---- PASSAGE PROVIDED

The Spinoff: From Selfie App to Jewelry Content Engine in One Day
A friend saw ÉLAN and had an idea: "Cloud try-on for jewelry. Small merchants can't afford real photo shoots. Let customers see what pieces look like on them virtually. AR + AI. Huge market."
She'd written a full research report. Pricing model, competitive analysis, technical architecture, 7-day implementation plan. It was thorough.
It was also wrong.
Killing the Plan
Before writing a single line of code, I had Claude run deep research across four dimensions: competitive landscape, tech maturity, business model, and regulatory compliance.
The findings came back in 20 minutes. Three fatal flaws:
Giant platforms already offer this for free. Taobao and JD.com have built-in AR try-on for jewelry. Small merchants can't compete with free — and shouldn't have to.
The pricing doesn't work. The proposed 1,980 CNY/month subscription targets small jewelry merchants who average 30K CNY in annual revenue. That's 6.6% of gross revenue for a single tool. No small merchant pays that.
Compliance is genuinely hard. China's 2025 Facial Recognition Management rules require device-side storage, separate consent forms, and impact assessments for any facial data processing. The report's claim of "zero compliance difficulty" was simply incorrect.

--------
---- DATA SHOWN

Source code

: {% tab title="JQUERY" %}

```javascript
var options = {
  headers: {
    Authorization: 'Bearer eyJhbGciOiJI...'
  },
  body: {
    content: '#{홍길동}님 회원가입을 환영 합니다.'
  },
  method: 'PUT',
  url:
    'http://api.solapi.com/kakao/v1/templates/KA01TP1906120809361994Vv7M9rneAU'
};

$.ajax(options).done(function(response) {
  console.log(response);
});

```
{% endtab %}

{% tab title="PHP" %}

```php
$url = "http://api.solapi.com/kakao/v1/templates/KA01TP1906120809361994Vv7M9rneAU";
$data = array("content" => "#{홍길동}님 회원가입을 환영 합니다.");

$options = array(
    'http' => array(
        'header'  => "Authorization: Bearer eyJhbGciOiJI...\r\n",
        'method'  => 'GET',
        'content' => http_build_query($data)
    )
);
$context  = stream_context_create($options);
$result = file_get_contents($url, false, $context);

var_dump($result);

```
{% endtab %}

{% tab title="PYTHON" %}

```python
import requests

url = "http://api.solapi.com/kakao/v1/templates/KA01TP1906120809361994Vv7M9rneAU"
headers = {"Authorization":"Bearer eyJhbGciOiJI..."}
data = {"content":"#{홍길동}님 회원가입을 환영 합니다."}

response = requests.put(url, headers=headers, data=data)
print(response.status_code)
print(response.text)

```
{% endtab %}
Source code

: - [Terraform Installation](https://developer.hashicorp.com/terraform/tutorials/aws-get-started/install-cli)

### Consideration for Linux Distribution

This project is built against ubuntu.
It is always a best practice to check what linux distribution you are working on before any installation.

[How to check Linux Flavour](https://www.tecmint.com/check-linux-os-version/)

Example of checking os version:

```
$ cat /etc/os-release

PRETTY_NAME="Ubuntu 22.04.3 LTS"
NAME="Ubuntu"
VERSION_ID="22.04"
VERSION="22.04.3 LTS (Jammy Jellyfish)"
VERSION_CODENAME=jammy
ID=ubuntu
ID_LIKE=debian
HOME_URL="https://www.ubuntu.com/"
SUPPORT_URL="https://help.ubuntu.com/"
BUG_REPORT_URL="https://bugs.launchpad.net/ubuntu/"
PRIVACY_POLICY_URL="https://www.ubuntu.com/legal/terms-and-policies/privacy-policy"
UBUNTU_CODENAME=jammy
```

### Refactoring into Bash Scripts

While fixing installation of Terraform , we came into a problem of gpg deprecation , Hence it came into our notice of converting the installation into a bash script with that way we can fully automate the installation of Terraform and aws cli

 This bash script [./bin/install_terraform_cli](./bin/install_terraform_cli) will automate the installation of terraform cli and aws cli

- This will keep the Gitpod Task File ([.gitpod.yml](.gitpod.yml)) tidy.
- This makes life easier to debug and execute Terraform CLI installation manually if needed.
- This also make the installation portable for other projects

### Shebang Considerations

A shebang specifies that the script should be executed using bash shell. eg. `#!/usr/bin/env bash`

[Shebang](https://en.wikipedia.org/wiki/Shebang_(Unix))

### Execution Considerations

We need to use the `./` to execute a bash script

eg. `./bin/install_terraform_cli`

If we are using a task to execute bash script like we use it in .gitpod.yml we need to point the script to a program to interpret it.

--------

TASK TO COMPLETE:
Please write the next part of the jewelry try-on spinoff piece above, picking up after its last sentence.

REPLY:
The plan was dead. But the underlying instinct — that small jewelry merchants need affordable visual content — was right. The question was: what form should that content take?
The Pivot: Content, Not Try-On
Small jewelry merchants have a very specific problem. They need professional product photos for Xiaohongshu, Taobao, and WeChat. The current supply chain for this:
| Role | Cost per set |
|---|---|
| Photographer | 800-2,000 CNY |
| Graphic designer | 200-800 CNY |
| Copywriter | 100-300 CNY |
| Total | 1,100-3,100 CNY |
For a merchant selling $50-200 pieces, that's ruinous. Most just take bad phone photos and wonder why they don't sell.
Here's what I realized: ÉLAN's Gemini pipeline already does 90% of what's needed. Upload a photo, inject a detailed prompt, get styled output. The difference is:
- ÉLAN input: selfie → output: glamour photos of the person
- Shichuan input: product photo → output: editorial content suite for the product
Same pipeline. Different prompts. Same day.
Six Templates, One Photo
I built Shichuan (识川) around a two-step AI pipeline:
Step 1: Analysis. Gemini Flash analyzes the product photo plus any seller description. It outputs structured JSON: materials, gemstone details (cut, color, count, setting, special effects), craftsmanship techniques, color palette, selling points, and a complete Xiaohongshu post draft. This takes about 7 seconds.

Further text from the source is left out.